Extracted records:
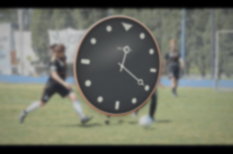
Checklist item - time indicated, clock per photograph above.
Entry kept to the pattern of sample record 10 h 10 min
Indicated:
12 h 20 min
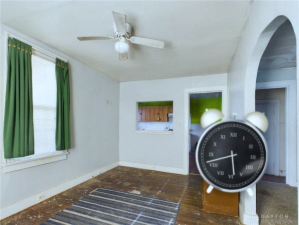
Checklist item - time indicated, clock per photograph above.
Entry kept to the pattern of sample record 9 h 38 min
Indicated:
5 h 42 min
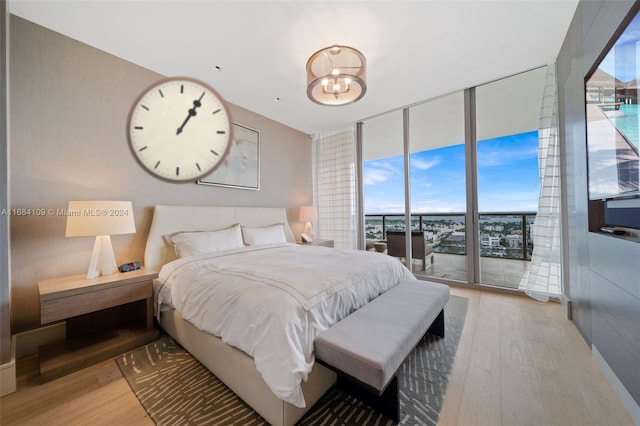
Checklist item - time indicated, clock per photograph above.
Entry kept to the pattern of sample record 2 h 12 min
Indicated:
1 h 05 min
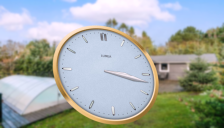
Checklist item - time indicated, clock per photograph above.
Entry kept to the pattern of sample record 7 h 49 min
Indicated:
3 h 17 min
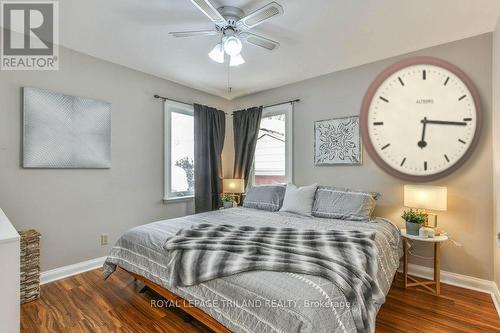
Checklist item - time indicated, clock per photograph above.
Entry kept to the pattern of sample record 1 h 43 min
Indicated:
6 h 16 min
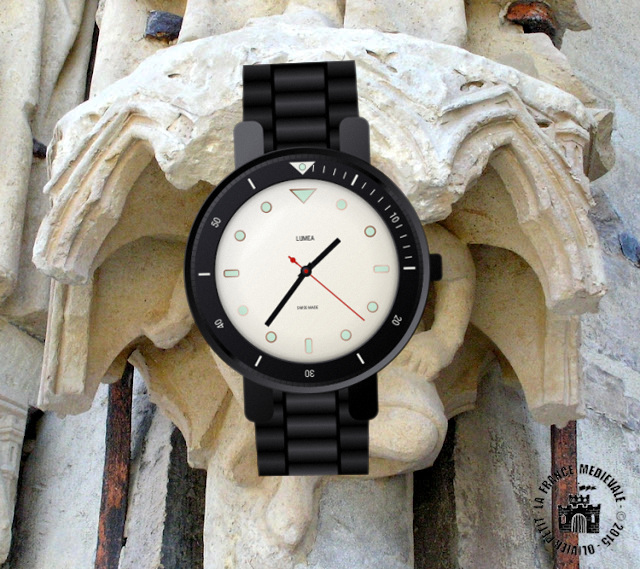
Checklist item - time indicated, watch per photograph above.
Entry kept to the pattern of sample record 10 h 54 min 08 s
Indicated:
1 h 36 min 22 s
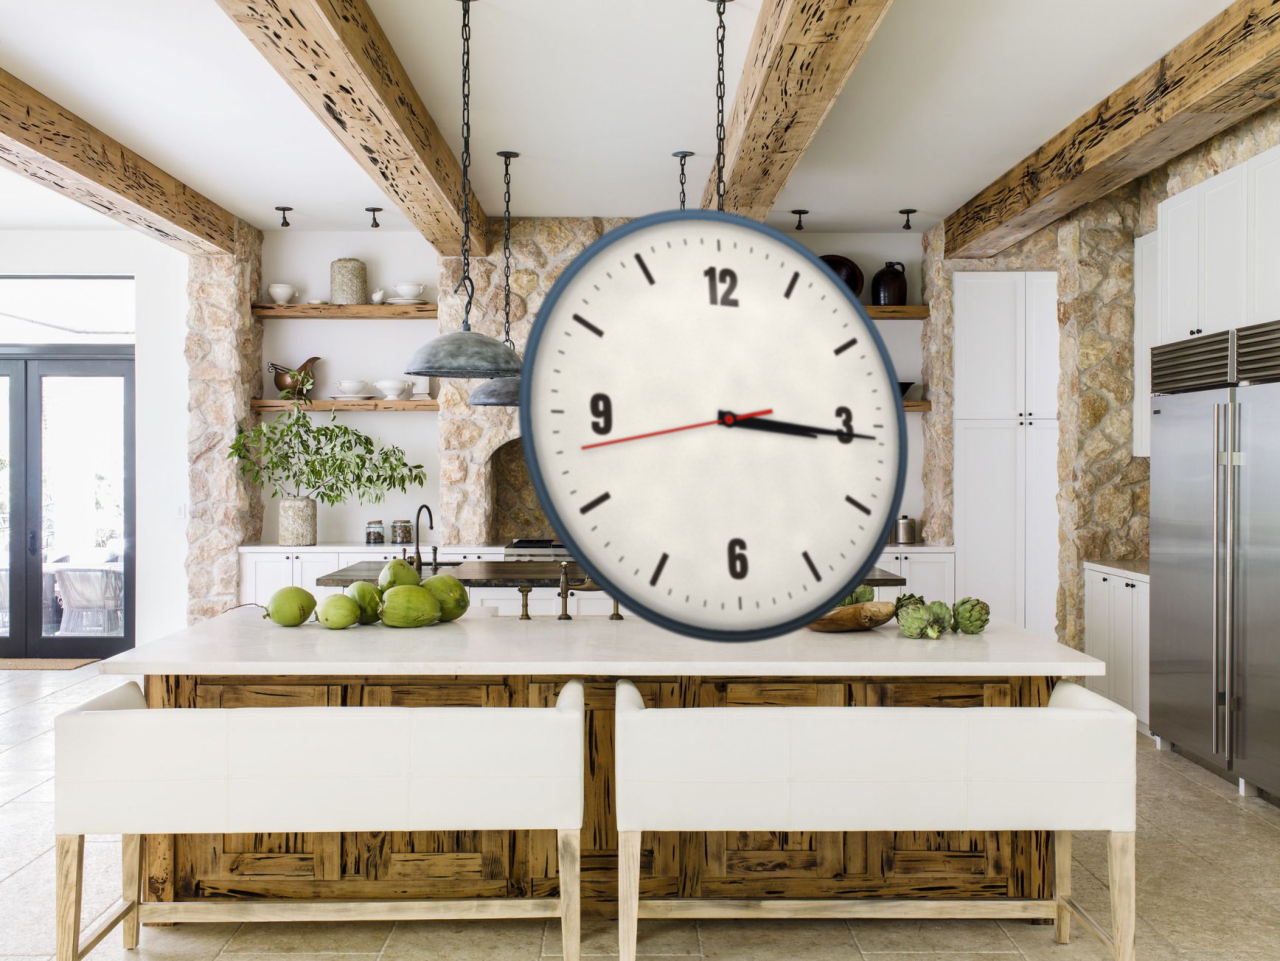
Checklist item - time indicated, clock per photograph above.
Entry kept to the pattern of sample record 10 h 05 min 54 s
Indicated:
3 h 15 min 43 s
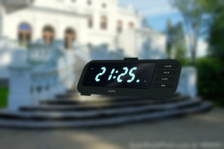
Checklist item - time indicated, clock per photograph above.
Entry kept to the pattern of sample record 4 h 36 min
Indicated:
21 h 25 min
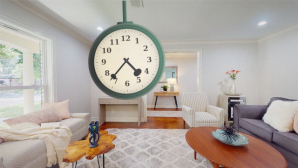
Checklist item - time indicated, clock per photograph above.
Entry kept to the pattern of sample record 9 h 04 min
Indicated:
4 h 37 min
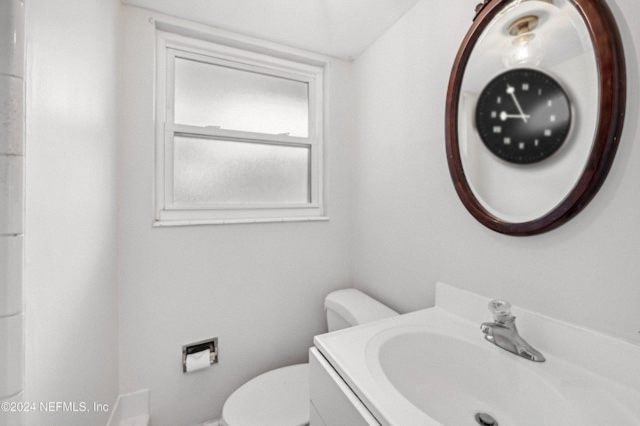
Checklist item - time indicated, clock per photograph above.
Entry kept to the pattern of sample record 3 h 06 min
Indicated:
8 h 55 min
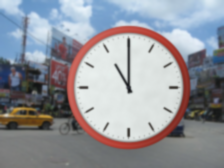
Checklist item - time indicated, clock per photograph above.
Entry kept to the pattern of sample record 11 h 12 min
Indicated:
11 h 00 min
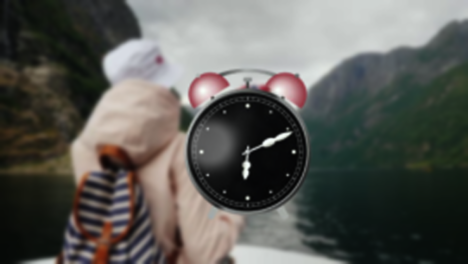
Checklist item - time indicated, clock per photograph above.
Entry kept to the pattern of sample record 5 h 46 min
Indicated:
6 h 11 min
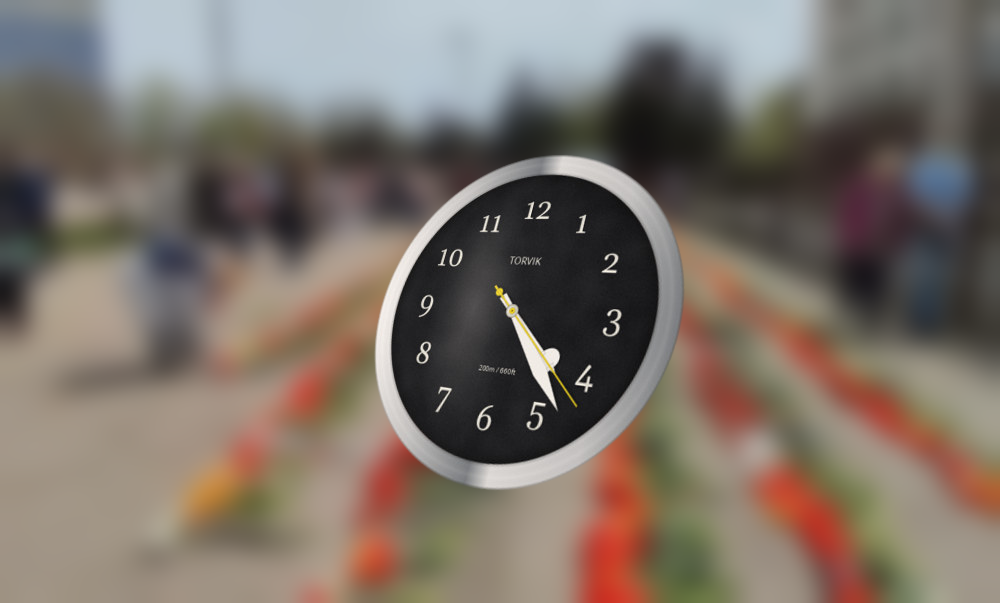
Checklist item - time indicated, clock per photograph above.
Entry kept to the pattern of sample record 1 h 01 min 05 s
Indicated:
4 h 23 min 22 s
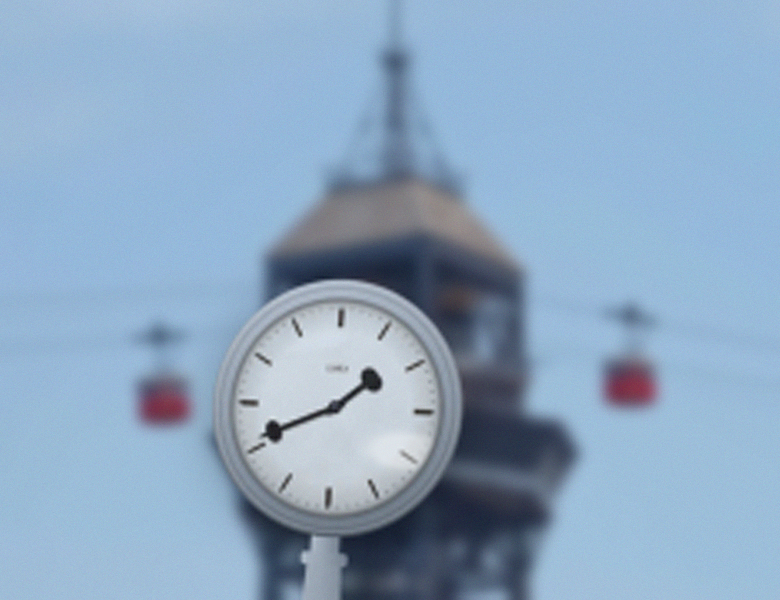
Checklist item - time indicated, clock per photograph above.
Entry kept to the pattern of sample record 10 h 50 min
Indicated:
1 h 41 min
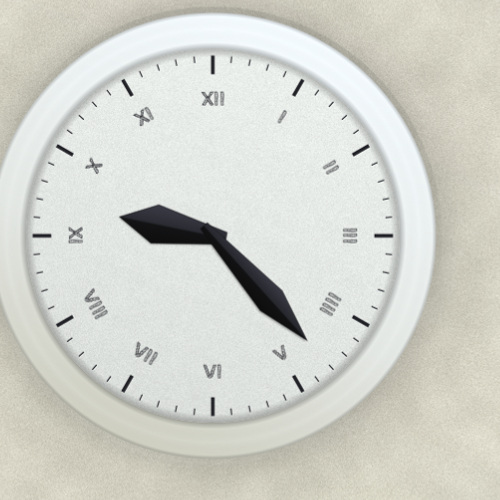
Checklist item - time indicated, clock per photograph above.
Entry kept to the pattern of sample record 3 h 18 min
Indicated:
9 h 23 min
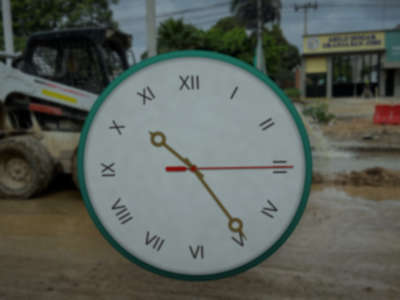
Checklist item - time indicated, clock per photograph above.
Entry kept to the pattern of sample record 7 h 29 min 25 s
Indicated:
10 h 24 min 15 s
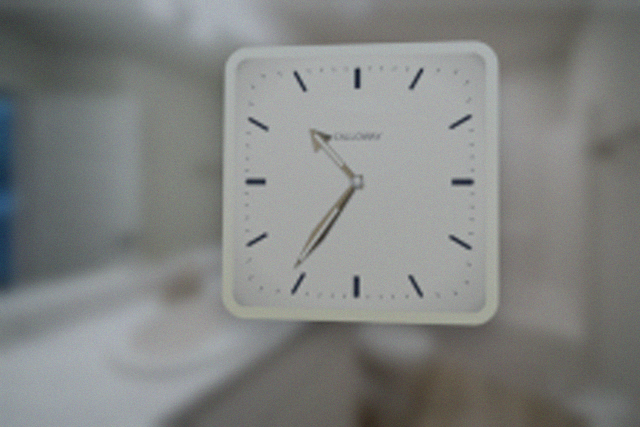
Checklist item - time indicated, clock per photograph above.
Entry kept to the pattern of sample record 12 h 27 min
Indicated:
10 h 36 min
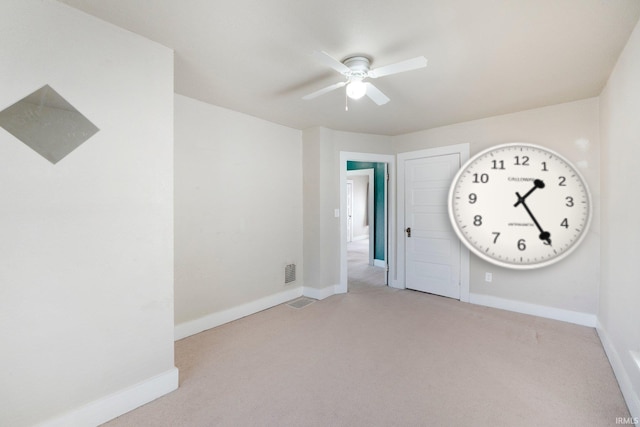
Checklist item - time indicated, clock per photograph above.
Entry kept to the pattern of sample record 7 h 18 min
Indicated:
1 h 25 min
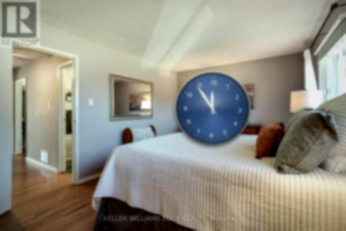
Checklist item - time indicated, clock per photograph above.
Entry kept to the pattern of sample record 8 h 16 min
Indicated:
11 h 54 min
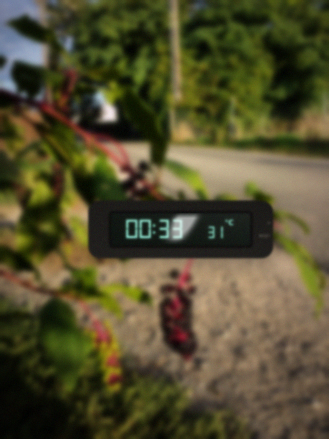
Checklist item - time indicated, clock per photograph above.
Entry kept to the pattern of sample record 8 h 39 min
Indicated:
0 h 33 min
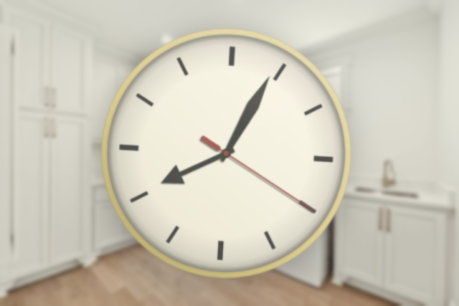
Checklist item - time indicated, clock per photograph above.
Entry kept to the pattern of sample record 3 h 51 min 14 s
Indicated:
8 h 04 min 20 s
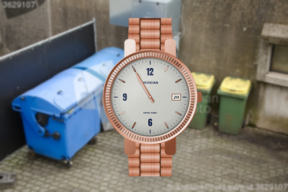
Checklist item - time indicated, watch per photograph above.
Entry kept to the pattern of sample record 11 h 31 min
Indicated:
10 h 55 min
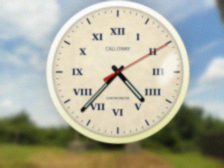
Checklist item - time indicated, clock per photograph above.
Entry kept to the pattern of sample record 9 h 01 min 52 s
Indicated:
4 h 37 min 10 s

■ Task instructions
Could you render every line of the records above as a Markdown table with a No. column for the row number and a Line column for the line itself, skipping blank lines and leaving out the pictures?

■ Result for this exercise
| No. | Line |
|---|---|
| 1 | Checklist item - time indicated, clock per photograph above. |
| 2 | Entry kept to the pattern of sample record 10 h 10 min |
| 3 | Indicated: |
| 4 | 12 h 20 min |
| 5 | Checklist item - time indicated, clock per photograph above. |
| 6 | Entry kept to the pattern of sample record 9 h 38 min |
| 7 | Indicated: |
| 8 | 5 h 42 min |
| 9 | Checklist item - time indicated, clock per photograph above. |
| 10 | Entry kept to the pattern of sample record 2 h 12 min |
| 11 | Indicated: |
| 12 | 1 h 05 min |
| 13 | Checklist item - time indicated, clock per photograph above. |
| 14 | Entry kept to the pattern of sample record 7 h 49 min |
| 15 | Indicated: |
| 16 | 3 h 17 min |
| 17 | Checklist item - time indicated, clock per photograph above. |
| 18 | Entry kept to the pattern of sample record 1 h 43 min |
| 19 | Indicated: |
| 20 | 6 h 16 min |
| 21 | Checklist item - time indicated, watch per photograph above. |
| 22 | Entry kept to the pattern of sample record 10 h 54 min 08 s |
| 23 | Indicated: |
| 24 | 1 h 36 min 22 s |
| 25 | Checklist item - time indicated, clock per photograph above. |
| 26 | Entry kept to the pattern of sample record 10 h 05 min 54 s |
| 27 | Indicated: |
| 28 | 3 h 15 min 43 s |
| 29 | Checklist item - time indicated, clock per photograph above. |
| 30 | Entry kept to the pattern of sample record 4 h 36 min |
| 31 | Indicated: |
| 32 | 21 h 25 min |
| 33 | Checklist item - time indicated, clock per photograph above. |
| 34 | Entry kept to the pattern of sample record 9 h 04 min |
| 35 | Indicated: |
| 36 | 4 h 37 min |
| 37 | Checklist item - time indicated, clock per photograph above. |
| 38 | Entry kept to the pattern of sample record 3 h 06 min |
| 39 | Indicated: |
| 40 | 8 h 55 min |
| 41 | Checklist item - time indicated, clock per photograph above. |
| 42 | Entry kept to the pattern of sample record 11 h 12 min |
| 43 | Indicated: |
| 44 | 11 h 00 min |
| 45 | Checklist item - time indicated, clock per photograph above. |
| 46 | Entry kept to the pattern of sample record 5 h 46 min |
| 47 | Indicated: |
| 48 | 6 h 11 min |
| 49 | Checklist item - time indicated, clock per photograph above. |
| 50 | Entry kept to the pattern of sample record 1 h 01 min 05 s |
| 51 | Indicated: |
| 52 | 4 h 23 min 22 s |
| 53 | Checklist item - time indicated, clock per photograph above. |
| 54 | Entry kept to the pattern of sample record 10 h 50 min |
| 55 | Indicated: |
| 56 | 1 h 41 min |
| 57 | Checklist item - time indicated, clock per photograph above. |
| 58 | Entry kept to the pattern of sample record 3 h 18 min |
| 59 | Indicated: |
| 60 | 9 h 23 min |
| 61 | Checklist item - time indicated, clock per photograph above. |
| 62 | Entry kept to the pattern of sample record 7 h 29 min 25 s |
| 63 | Indicated: |
| 64 | 10 h 24 min 15 s |
| 65 | Checklist item - time indicated, clock per photograph above. |
| 66 | Entry kept to the pattern of sample record 12 h 27 min |
| 67 | Indicated: |
| 68 | 10 h 36 min |
| 69 | Checklist item - time indicated, clock per photograph above. |
| 70 | Entry kept to the pattern of sample record 7 h 18 min |
| 71 | Indicated: |
| 72 | 1 h 25 min |
| 73 | Checklist item - time indicated, clock per photograph above. |
| 74 | Entry kept to the pattern of sample record 8 h 16 min |
| 75 | Indicated: |
| 76 | 11 h 54 min |
| 77 | Checklist item - time indicated, clock per photograph above. |
| 78 | Entry kept to the pattern of sample record 8 h 39 min |
| 79 | Indicated: |
| 80 | 0 h 33 min |
| 81 | Checklist item - time indicated, clock per photograph above. |
| 82 | Entry kept to the pattern of sample record 3 h 51 min 14 s |
| 83 | Indicated: |
| 84 | 8 h 04 min 20 s |
| 85 | Checklist item - time indicated, watch per photograph above. |
| 86 | Entry kept to the pattern of sample record 11 h 31 min |
| 87 | Indicated: |
| 88 | 10 h 55 min |
| 89 | Checklist item - time indicated, clock per photograph above. |
| 90 | Entry kept to the pattern of sample record 9 h 01 min 52 s |
| 91 | Indicated: |
| 92 | 4 h 37 min 10 s |